» EXERCISE INPUTS
▽

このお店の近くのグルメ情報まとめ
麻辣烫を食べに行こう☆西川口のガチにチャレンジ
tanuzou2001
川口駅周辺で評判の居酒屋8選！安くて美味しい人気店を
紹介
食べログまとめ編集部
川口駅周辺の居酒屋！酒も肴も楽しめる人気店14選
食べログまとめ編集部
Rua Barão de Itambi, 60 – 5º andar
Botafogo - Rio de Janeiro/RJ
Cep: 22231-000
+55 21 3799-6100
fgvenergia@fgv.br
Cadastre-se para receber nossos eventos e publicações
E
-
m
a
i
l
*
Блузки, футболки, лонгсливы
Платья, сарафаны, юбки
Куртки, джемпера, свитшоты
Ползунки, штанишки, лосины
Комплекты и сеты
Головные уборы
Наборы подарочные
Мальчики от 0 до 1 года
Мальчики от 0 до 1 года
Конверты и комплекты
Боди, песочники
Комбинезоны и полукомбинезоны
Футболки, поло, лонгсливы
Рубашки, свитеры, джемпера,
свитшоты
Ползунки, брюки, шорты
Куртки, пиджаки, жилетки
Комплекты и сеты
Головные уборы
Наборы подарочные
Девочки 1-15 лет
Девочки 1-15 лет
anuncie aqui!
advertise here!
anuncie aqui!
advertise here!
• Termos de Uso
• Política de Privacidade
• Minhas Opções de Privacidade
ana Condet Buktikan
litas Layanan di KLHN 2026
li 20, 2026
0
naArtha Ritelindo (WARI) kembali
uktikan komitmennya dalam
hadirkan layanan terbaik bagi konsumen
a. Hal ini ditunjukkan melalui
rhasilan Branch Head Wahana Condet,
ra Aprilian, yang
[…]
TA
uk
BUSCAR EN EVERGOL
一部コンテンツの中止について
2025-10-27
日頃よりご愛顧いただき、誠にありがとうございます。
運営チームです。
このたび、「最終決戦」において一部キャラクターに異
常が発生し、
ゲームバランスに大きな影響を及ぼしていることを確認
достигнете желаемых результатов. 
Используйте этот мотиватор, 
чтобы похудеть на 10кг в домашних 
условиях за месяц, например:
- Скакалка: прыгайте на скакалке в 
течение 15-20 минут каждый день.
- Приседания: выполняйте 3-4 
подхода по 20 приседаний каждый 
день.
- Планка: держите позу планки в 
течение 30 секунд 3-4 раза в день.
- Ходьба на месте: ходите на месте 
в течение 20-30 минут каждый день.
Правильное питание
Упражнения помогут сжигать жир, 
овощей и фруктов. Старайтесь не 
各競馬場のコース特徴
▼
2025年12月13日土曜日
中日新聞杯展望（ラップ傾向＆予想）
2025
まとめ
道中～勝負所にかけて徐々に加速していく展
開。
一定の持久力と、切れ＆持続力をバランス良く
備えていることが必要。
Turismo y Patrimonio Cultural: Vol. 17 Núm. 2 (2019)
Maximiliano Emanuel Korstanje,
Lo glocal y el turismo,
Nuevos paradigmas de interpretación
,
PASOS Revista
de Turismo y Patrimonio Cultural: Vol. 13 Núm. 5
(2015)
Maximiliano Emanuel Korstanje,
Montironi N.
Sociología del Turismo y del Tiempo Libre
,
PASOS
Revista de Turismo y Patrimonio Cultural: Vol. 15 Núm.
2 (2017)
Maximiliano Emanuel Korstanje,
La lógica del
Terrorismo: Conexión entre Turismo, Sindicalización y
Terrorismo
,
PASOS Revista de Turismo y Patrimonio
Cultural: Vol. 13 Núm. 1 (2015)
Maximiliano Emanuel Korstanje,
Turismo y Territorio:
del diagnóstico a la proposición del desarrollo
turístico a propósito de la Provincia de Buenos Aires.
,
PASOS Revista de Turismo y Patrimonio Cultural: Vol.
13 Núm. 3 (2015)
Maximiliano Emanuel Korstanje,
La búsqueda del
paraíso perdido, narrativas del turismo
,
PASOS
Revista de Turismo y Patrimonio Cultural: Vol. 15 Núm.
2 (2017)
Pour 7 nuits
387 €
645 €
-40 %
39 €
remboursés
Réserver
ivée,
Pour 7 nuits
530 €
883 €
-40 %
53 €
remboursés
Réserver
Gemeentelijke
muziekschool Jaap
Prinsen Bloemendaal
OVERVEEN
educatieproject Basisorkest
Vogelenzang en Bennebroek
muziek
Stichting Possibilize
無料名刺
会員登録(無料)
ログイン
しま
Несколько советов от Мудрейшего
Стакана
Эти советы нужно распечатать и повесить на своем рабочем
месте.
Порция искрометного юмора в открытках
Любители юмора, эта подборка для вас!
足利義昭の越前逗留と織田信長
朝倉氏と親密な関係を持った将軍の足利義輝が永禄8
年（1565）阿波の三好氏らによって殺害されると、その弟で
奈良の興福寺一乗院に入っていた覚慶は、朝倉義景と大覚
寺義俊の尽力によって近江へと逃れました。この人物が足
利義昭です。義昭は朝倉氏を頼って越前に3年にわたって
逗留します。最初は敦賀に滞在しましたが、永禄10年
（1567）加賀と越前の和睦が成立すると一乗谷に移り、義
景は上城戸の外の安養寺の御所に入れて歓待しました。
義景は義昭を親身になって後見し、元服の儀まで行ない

△

» DIRECTIONS FOR THIS TASK
For every line in the data above that has the string "лонгсливы", return that line.

» THE ANSWER
Блузки, футболки, лонгсливы
Футболки, поло, лонгсливы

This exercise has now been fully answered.